CMB measurements from COBE, WMAP, and Planck show that the largest angular scales (multipoles l < 30) carry less temperature-fluctuation power than the best-fit ΛCDM model (calibrated on smaller scales) predicts. The quadrupole is notably low and the two-point correlation above 60 degrees is suppressed (Bennett 2013; Planck VII 2020). The deficit persists across data cuts and is hard to attribute to foregrounds or noise alone.
The standard model assumes inflation produces statistically isotropic primordial perturbations whose power spectrum is nearly scale-invariant across all multipoles. Recovering the observed low-l deficit within the model requires either fine-tuned inflationary initial conditions or non-standard pre-inflationary physics. Neither is parsimonious.
SCT replaces the hot-dense-center with a superluminal collision and the thermalized debris field. From this single change, the cascade has a finite largest characteristic scale — Λ_max ≈ 2 × R_pocket ≈ 5 Gpc set by the parent-pocket size (P55). Modes above this scale cannot be sourced by any individual cascade stage because no cascade stage operated on a larger scale. The low-l power deficit is the direct consequence of the cascade's finite extent.

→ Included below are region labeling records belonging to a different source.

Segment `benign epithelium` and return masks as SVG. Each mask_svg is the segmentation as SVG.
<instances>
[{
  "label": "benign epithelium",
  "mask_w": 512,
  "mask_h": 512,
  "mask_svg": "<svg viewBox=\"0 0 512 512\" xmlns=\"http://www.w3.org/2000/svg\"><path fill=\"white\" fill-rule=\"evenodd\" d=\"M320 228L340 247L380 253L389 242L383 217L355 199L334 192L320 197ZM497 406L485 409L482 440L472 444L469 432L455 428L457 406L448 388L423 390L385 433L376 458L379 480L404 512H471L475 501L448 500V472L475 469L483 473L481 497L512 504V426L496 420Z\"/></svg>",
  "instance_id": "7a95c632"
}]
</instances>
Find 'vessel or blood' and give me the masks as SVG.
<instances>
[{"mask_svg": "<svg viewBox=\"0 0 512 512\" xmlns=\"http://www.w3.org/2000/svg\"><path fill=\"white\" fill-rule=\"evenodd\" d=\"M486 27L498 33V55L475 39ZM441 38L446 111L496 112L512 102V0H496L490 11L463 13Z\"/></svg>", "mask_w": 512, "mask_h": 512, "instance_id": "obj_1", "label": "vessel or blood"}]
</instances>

The cascade-stream filament network (P34) deposits cosmic-web structure at the cascade scale and below; the absence of structure-sourced perturbations above Λ_max produces the suppression at low multipoles. The deficit is accompanied by a directional anisotropy because the cascade is intrinsically directional (P22, P41, P64). The suppression aligns with the Axis of Evil (recid 24), the hemispherical asymmetry (recid 28), the connected quadrupoles (recid 18), and the bipolar power spectrum (recid 29). Five anomalies trace back to one geometric origin in the cascade collision axis.
The Plasma Equivalence Theorem (P29, P30) ensures that the small-scale (l > 30) CMB power matches ΛCDM precisely; the low-l deficit is a structural feature of the cascade-origin framework, not a tunable parameter. There is no need for special inflationary potentials or pre-inflationary physics. The same finite-cascade architecture that produces the bispectrum scale-dependence (recid 27) produces the low-l deficit, simply at the largest angular scales rather than the three-point statistics.
If precision Planck or CMB-S4 polarization analysis finds the low-l deficit axis statistically inconsistent with the Axis of Evil and hemispherical-asymmetry axes at greater than 3σ (i.e., the five anomalies do not share a common direction), the M10 common-collision-axis explanation fails. Equivalently, if the deficit is removed entirely after improved foreground subtraction, the cascade-finite-extent prediction is refuted in favor of a systematic-error explanation.